#### What to do:
Copy exactly the line containing "(outputformat 1)" and all lines after it, through the last line of the material below; omit everything before it.

#### Material for this exercise:
-----

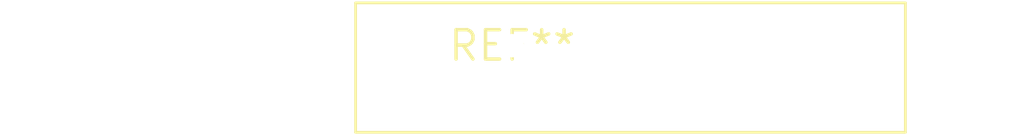
<source format=kicad_pcb>
(kicad_pcb (version 20240108) (generator pcbnew)

  (general
    (thickness 1.6)
  )

  (paper "A4")
  (layers
    (0 "F.Cu" signal)
    (31 "B.Cu" signal)
    (32 "B.Adhes" user "B.Adhesive")
    (33 "F.Adhes" user "F.Adhesive")
    (34 "B.Paste" user)
    (35 "F.Paste" user)
    (36 "B.SilkS" user "B.Silkscreen")
    (37 "F.SilkS" user "F.Silkscreen")
    (38 "B.Mask" user)
    (39 "F.Mask" user)
    (40 "Dwgs.User" user "User.Drawings")
    (41 "Cmts.User" user "User.Comments")
    (42 "Eco1.User" user "User.Eco1")
    (43 "Eco2.User" user "User.Eco2")
    (44 "Edge.Cuts" user)
    (45 "Margin" user)
    (46 "B.CrtYd" user "B.Courtyard")
    (47 "F.CrtYd" user "F.Courtyard")
    (48 "B.Fab" user)
    (49 "F.Fab" user)
    (50 "User.1" user)
    (51 "User.2" user)
    (52 "User.3" user)
    (53 "User.4" user)
    (54 "User.5" user)
    (55 "User.6" user)
    (56 "User.7" user)
    (57 "User.8" user)
    (58 "User.9" user)
  )

  (setup
    (pad_to_mask_clearance 0)
    (pcbplotparams
      (layerselection 0x00010fc_ffffffff)
      (plot_on_all_layers_selection 0x0000000_00000000)
      (disableapertmacros false)
      (usegerberextensions false)
      (usegerberattributes false)
      (usegerberadvancedattributes false)
      (creategerberjobfile false)
      (dashed_line_dash_ratio 12.000000)
      (dashed_line_gap_ratio 3.000000)
      (svgprecision 4)
      (plotframeref false)
      (viasonmask false)
      (mode 1)
      (useauxorigin false)
      (hpglpennumber 1)
      (hpglpenspeed 20)
      (hpglpendiameter 15.000000)
      (dxfpolygonmode false)
      (dxfimperialunits false)
      (dxfusepcbnewfont false)
      (psnegative false)
      (psa4output false)
      (plotreference false)
      (plotvalue false)
      (plotinvisibletext false)
      (sketchpadsonfab false)
      (subtractmaskfromsilk false)
      (outputformat 1)
      (mirror false)
      (drillshape 1)
      (scaleselection 1)
      (outputdirectory "")
    )
  )

  (net 0 "")

  (footprint "Fuse_BelFuse_0ZRE0150FF_L23.4mm_W5.3mm" (layer "F.Cu") (at 0 0))

)

</source>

-----

#### Written response:
      (outputformat 1)
      (mirror false)
      (drillshape 1)
      (scaleselection 1)
      (outputdirectory "")
    )
  )

  (net 0 "")

  (footprint "Fuse_BelFuse_0ZRE0150FF_L23.4mm_W5.3mm" (layer "F.Cu") (at 0 0))

)

</source>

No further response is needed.